Galthor's consciousness expanded beyond anything he'd experienced before. He was himself, but he was also more than himself. The memories of a dead god flooded through him.

And they it was hungry.

The memories was so hungry! Galthor had touched something with ancient hunger. Oh...he woke something.....!

The barbarian god had died violently, their existence cut short by betrayal and war. Their worshippers had been enslaved, their legacy erased, their names forgotten. For hundreds of thousands of years, they had slumbered in the void, waiting for something.

For someone.

For him.

Desperation had caused something that Galthor himself did not know he could recreate..

Galthor's divine domain exploded outward, in a consuming embrace. His expanded consciousness reached beyond his physical form, beyond his immediate surroundings, touching everything in the entity's realm.

The shadow creatures froze mid-attack.

The twisted architecture stopped its threatening movements.

Even the whispers of grief that saturated the air fell silent.

"No," the entity said. Its voice was different now. Smaller and frightened. Filled with so much fear! "No, you can't. This is my domain. My power. You can't just....."

"I can," Galthor said. His voice resonated with harmonics it had never held before, carrying the weight of a god.
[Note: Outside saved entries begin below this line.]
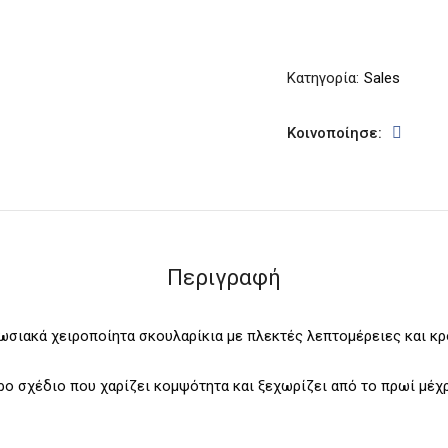
Κατηγορία:
Sales
Κοινοποίησε:
Περιγραφή
ωσιακά χειροποίητα σκουλαρίκια με πλεκτές λεπτομέρειες και κρ
ερο σχέδιο που χαρίζει κομψότητα και ξεχωρίζει από το πρωί μέχρ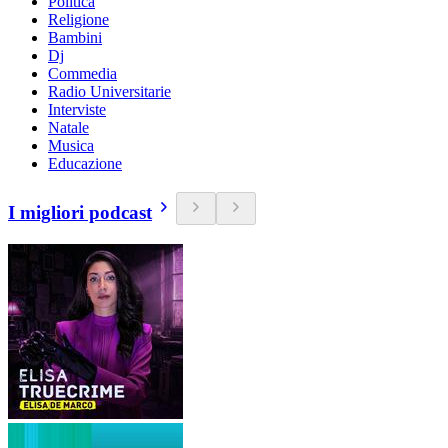
Politica
Religione
Bambini
Dj
Commedia
Radio Universitarie
Interviste
Natale
Musica
Educazione
I migliori podcast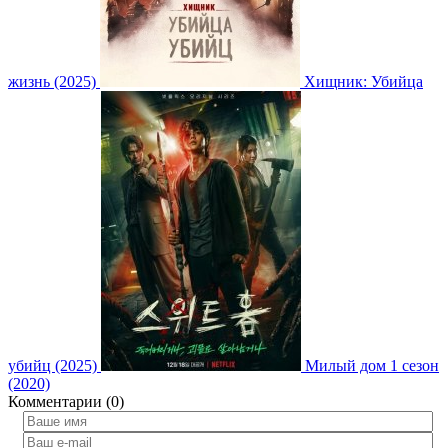
жизнь (2025)
Хищник: Убийца
убийц (2025)
Милый дом 1 сезон
(2020)
Комментарии (0)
An authority! "You offered me a merger, a combination of our powers and I'm accepting your offer."

"That's not what I meant! I meant a partnership, a joining of equals, not....."

"There are no equals here." Galthor's consciousness pushed deeper, wrapping around the entity's essence like fingers around a throat. "There's a predator and there's prey. You've been the predator for millennia. Feeding on the grief of others. Taking and taking and taking.

"I am here now. I will take from you!"

The entity tried to pull back, to consolidate its defenses, to flee into the deeper parts of its domain.

But Galthor was faster. The awakened memories of the barbarian god knew how to hunt divine prey. They had done it before, in the ancient wars that preceded the Abyssal conflict. They remembered how.

"Now it's your turn to feed someone else."

Galthor began to pull.

The entity screamed.

It was a sound that transcended hearing, a psychic shriek that rippled through the entire realm. The shadow creatures dissolved instantly, unable to maintain cohesion as their master's attention fractured. The twisted architecture collapsed, returning to the grey stone it had been built from. The floating islands shuddered and began to fall.

And the entity's essence, that vast accumulation of grief and power, started to flow toward Galthor like water toward a drain.